*Task statement*:
Repeat every entry word for word, but leave the images out of your copy.
[start Data supplied]
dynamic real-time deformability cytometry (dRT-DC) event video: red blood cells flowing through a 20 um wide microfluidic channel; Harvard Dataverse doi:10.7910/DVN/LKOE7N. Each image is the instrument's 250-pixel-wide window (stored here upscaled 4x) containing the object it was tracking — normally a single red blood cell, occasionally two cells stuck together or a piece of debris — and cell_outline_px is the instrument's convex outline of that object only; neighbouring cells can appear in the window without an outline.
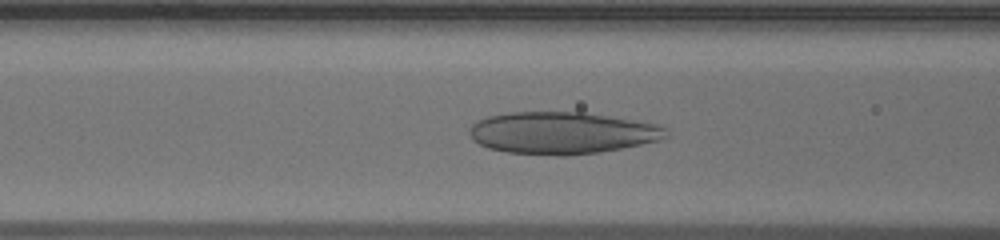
{"species": "human", "species_latin": "Homo sapiens", "temperature_condition": "warm", "stored_images_in_passage": 46, "camera_frame_rate_fps": 3000, "um_per_image_px": 0.085, "donor": {"sex": "male"}, "frame": {"image": 1, "passage_image": 17, "time_ms": 5.333, "image_size_px": [1000, 240], "cell_outline_px": [[668, 136], [660, 140], [600, 152], [564, 156], [508, 152], [488, 148], [472, 140], [468, 132], [468, 128], [476, 120], [484, 116], [508, 112], [584, 112], [660, 124], [664, 128]], "centroid_in_image_um": [47.72, 11.28], "position_along_channel_um": 118.9, "area_um2": 48.38}}
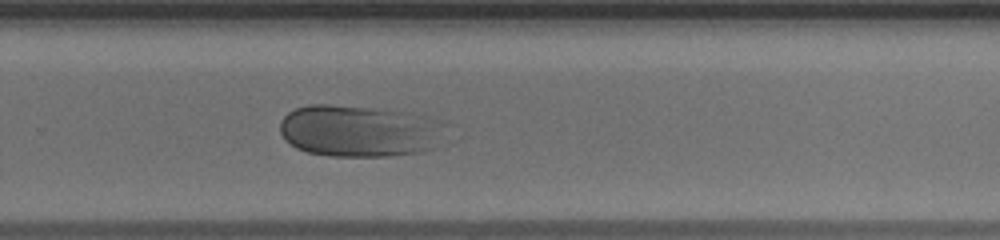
{"frame": {"image": 2, "passage_image": 30, "time_ms": 9.667, "image_size_px": [1000, 240], "cell_outline_px": [[440, 120], [432, 148], [416, 152], [388, 156], [332, 156], [308, 152], [296, 148], [284, 140], [280, 132], [280, 120], [288, 112], [296, 108], [308, 104], [328, 104], [372, 108], [412, 112]], "centroid_in_image_um": [30.37, 11.11], "position_along_channel_um": 299.4, "area_um2": 49.25}}
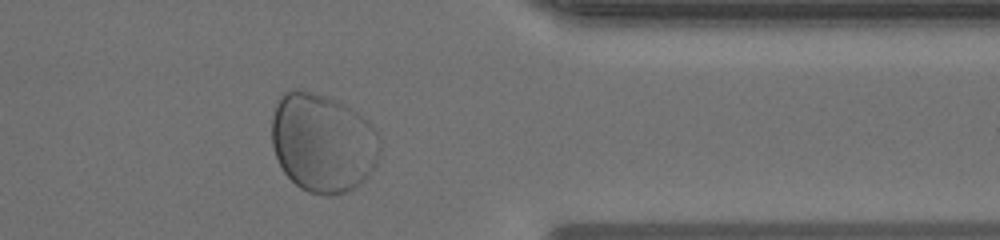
{"frame": {"image": 3, "passage_image": 37, "time_ms": 12.0, "image_size_px": [1000, 240], "cell_outline_px": [[380, 156], [376, 164], [368, 176], [360, 184], [344, 192], [328, 196], [308, 192], [300, 188], [284, 172], [276, 156], [272, 144], [272, 116], [276, 100], [284, 92], [292, 88], [300, 88], [328, 96], [340, 100], [368, 120], [380, 136]], "centroid_in_image_um": [27.44, 12.09], "position_along_channel_um": 384.0, "area_um2": 63.23}}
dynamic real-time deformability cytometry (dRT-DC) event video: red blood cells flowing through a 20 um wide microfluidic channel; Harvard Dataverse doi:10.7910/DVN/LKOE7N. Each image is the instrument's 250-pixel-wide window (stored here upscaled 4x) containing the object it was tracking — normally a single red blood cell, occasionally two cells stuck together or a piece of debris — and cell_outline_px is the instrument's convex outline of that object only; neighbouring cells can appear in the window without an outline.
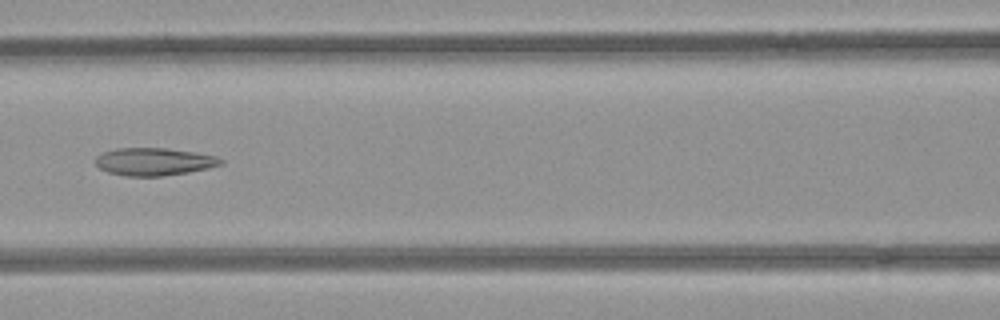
{"species": "common noctule bat (a hibernating species)", "species_latin": "Nyctalus noctula", "temperature_condition": "room temperature", "stored_images_in_passage": 5, "camera_frame_rate_fps": 3000, "um_per_image_px": 0.085, "animal": {"sex": "female", "body_mass_g": 21.9}, "frame": {"image": 1, "passage_image": 5, "time_ms": 1.333, "image_size_px": [1000, 320], "cell_outline_px": [[224, 164], [208, 168], [188, 172], [160, 176], [124, 176], [108, 172], [100, 168], [96, 164], [96, 156], [104, 152], [116, 148], [164, 148], [192, 152], [212, 156], [224, 160]], "centroid_in_image_um": [13.06, 13.74], "position_along_channel_um": 153.5, "area_um2": 19.94}}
[end Data supplied]
*The result*:
dynamic real-time deformability cytometry (dRT-DC) event video: red blood cells flowing through a 20 um wide microfluidic channel; Harvard Dataverse doi:10.7910/DVN/LKOE7N. Each image is the instrument's 250-pixel-wide window (stored here upscaled 4x) containing the object it was tracking — normally a single red blood cell, occasionally two cells stuck together or a piece of debris — and cell_outline_px is the instrument's convex outline of that object only; neighbouring cells can appear in the window without an outline.
{"species": "human", "species_latin": "Homo sapiens", "temperature_condition": "warm", "stored_images_in_passage": 46, "camera_frame_rate_fps": 3000, "um_per_image_px": 0.085, "donor": {"sex": "male"}, "frame": {"image": 1, "passage_image": 17, "time_ms": 5.333, "image_size_px": [1000, 240], "cell_outline_px": [[668, 136], [660, 140], [600, 152], [564, 156], [508, 152], [488, 148], [472, 140], [468, 132], [468, 128], [476, 120], [484, 116], [508, 112], [584, 112], [660, 124], [664, 128]], "centroid_in_image_um": [47.72, 11.28], "position_along_channel_um": 118.9, "area_um2": 48.38}}
{"frame": {"image": 2, "passage_image": 30, "time_ms": 9.667, "image_size_px": [1000, 240], "cell_outline_px": [[440, 120], [432, 148], [416, 152], [388, 156], [332, 156], [308, 152], [296, 148], [284, 140], [280, 132], [280, 120], [288, 112], [296, 108], [308, 104], [328, 104], [372, 108], [412, 112]], "centroid_in_image_um": [30.37, 11.11], "position_along_channel_um": 299.4, "area_um2": 49.25}}
{"frame": {"image": 3, "passage_image": 37, "time_ms": 12.0, "image_size_px": [1000, 240], "cell_outline_px": [[380, 156], [376, 164], [368, 176], [360, 184], [344, 192], [328, 196], [308, 192], [300, 188], [284, 172], [276, 156], [272, 144], [272, 116], [276, 100], [284, 92], [292, 88], [300, 88], [328, 96], [340, 100], [368, 120], [380, 136]], "centroid_in_image_um": [27.44, 12.09], "position_along_channel_um": 384.0, "area_um2": 63.23}}
dynamic real-time deformability cytometry (dRT-DC) event video: red blood cells flowing through a 20 um wide microfluidic channel; Harvard Dataverse doi:10.7910/DVN/LKOE7N. Each image is the instrument's 250-pixel-wide window (stored here upscaled 4x) containing the object it was tracking — normally a single red blood cell, occasionally two cells stuck together or a piece of debris — and cell_outline_px is the instrument's convex outline of that object only; neighbouring cells can appear in the window without an outline.
{"species": "common noctule bat (a hibernating species)", "species_latin": "Nyctalus noctula", "temperature_condition": "room temperature", "stored_images_in_passage": 5, "camera_frame_rate_fps": 3000, "um_per_image_px": 0.085, "animal": {"sex": "female", "body_mass_g": 21.9}, "frame": {"image": 1, "passage_image": 5, "time_ms": 1.333, "image_size_px": [1000, 320], "cell_outline_px": [[224, 164], [208, 168], [188, 172], [160, 176], [124, 176], [108, 172], [100, 168], [96, 164], [96, 156], [104, 152], [116, 148], [164, 148], [192, 152], [212, 156], [224, 160]], "centroid_in_image_um": [13.06, 13.74], "position_along_channel_um": 153.5, "area_um2": 19.94}}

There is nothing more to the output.